Turkey Struggles To Join The EU As Another Terrorist Attack Injures Over One Hundred

Turkey Struggles To Join The EU As Another Terrorist Attack Injures Over One Hundred

This past Friday, a car bomb exploded at a Turkish police station in Diyarbakir, killing at least nine civilians, while injuring over one hundred. On Sunday, the Kurdistan Freedom Hawks—a subsect of the militant group Kurdistan Workers’ Party—claimed responsibility for the attack. The Kurdistan Workers’ Party is classified as a terrorist organization by both the Turkish and American governments.

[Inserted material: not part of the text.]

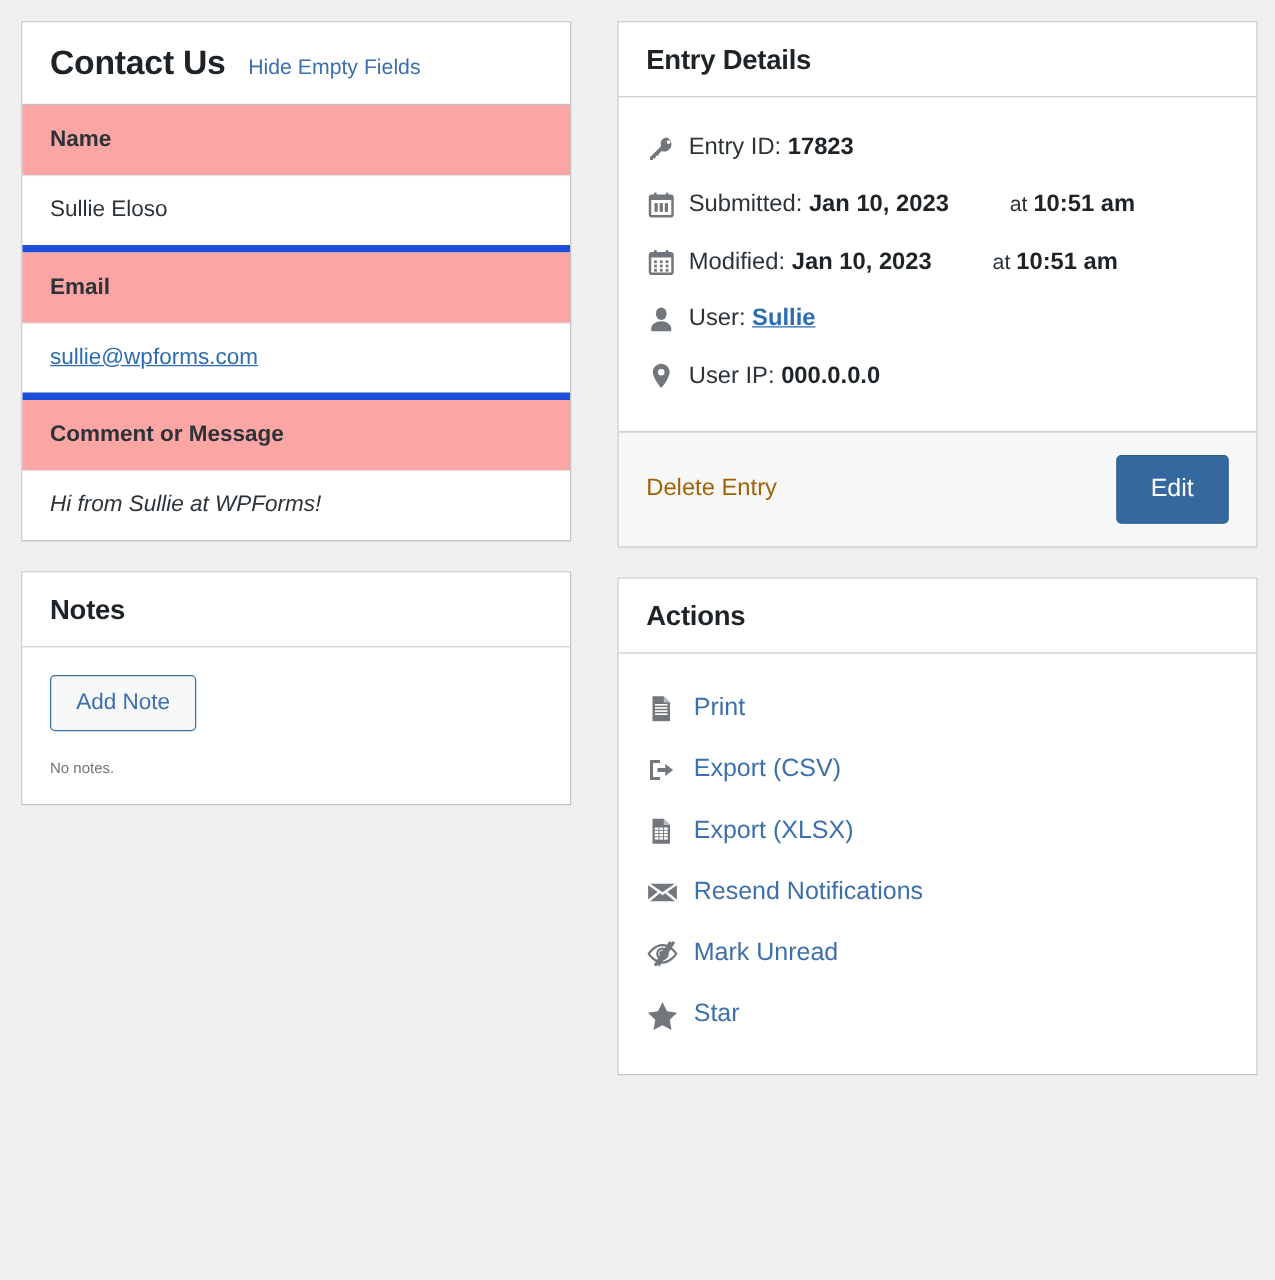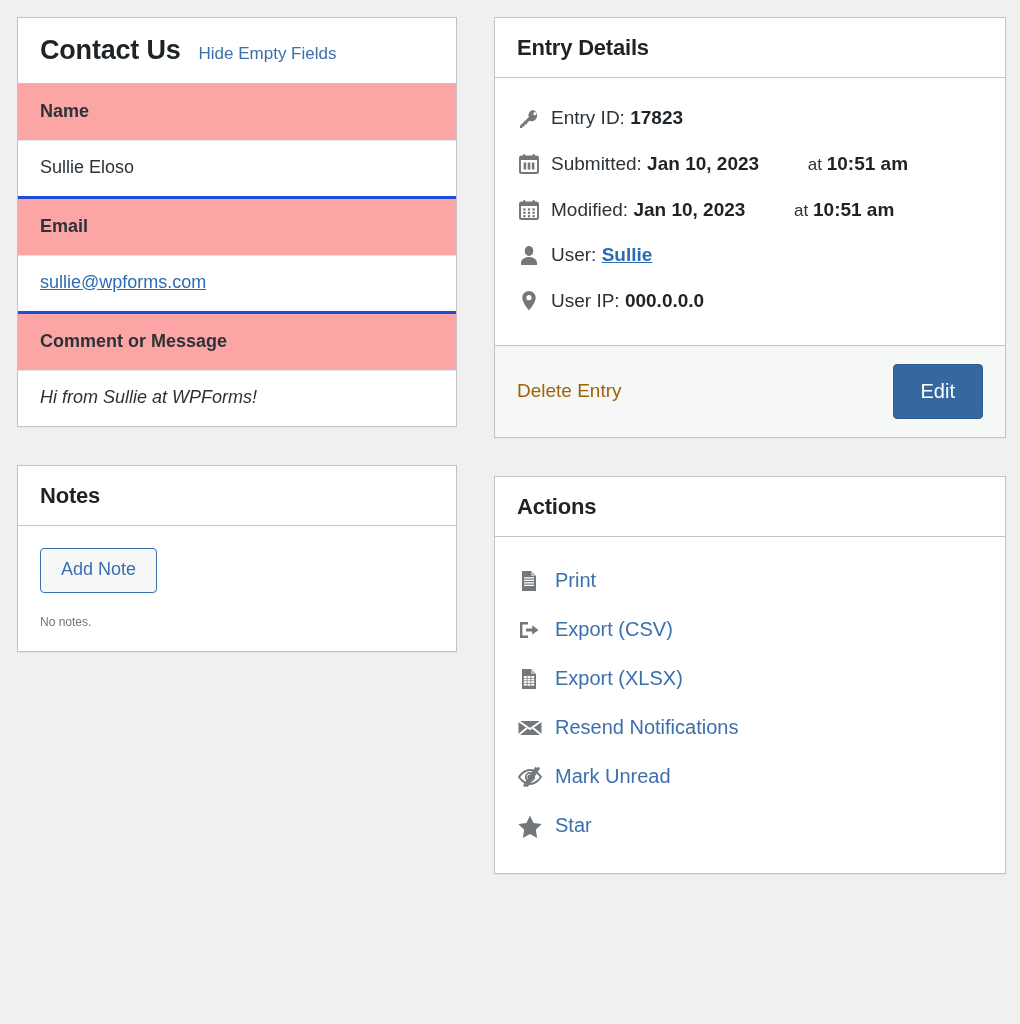"Contact Us" .panel { margin-bottom: 38px -> 24px }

The car bombing occurred several hours after members of the pro-Kurdish political party were detained by the Turkish government. According to the prime minister, these party members had not responded to a summons by a prosecutor, so they were detained as a part of an ongoing terror investigation.

The Turkish government’s first response was to blame the Kurdistan Workers’ Party for the attack, but the information did not line up completely—several Kurdish politicians were in the building that the Kurdistan Workers’ Party had allegedly attacked. To further complicate matters, the Islamic State initially claimed responsibility for the attack. It was not until Sunday that First News Agency, a pro-Kurdish journalism website, stated that the Kurdistan Freedom Hawks had carried out the bombings. In the statement, the Kurdistan Freedom Hawks conceded that they did not know there were Kurdish politicians in the building when they had initiated the blast.

Over the course of the past year in Turkey, the Kurdish militants and Islamic State have separately carried out multiple bomb attacks. This recent attack is only one example of response to Turkish president Erdogan’s rule. This past summer, a failed coup against Erdogan’s increasingly autocratic rule heightened tensions and instability in the region.

Erdogan’s authoritarian rule has implications outside of Turkey’s domestic sphere, as it has attracted the attention of foreign leaders as well. For example, Turkey has been seeking entrance to the European Union, but many leaders are wary of this notion. Marietje Schaake, a Dutch member of the European Union parliament, stated that the recent events in Turkey add “to a long list of events in which the Turkish authorities have failed to respect the rule of law and democratic principles, human rights, and press freedoms.” Schaake has gone one step further by advocating that the European Union not consider Turkey’s membership until “meaningful benchmarks towards respect for the rule of law are met.”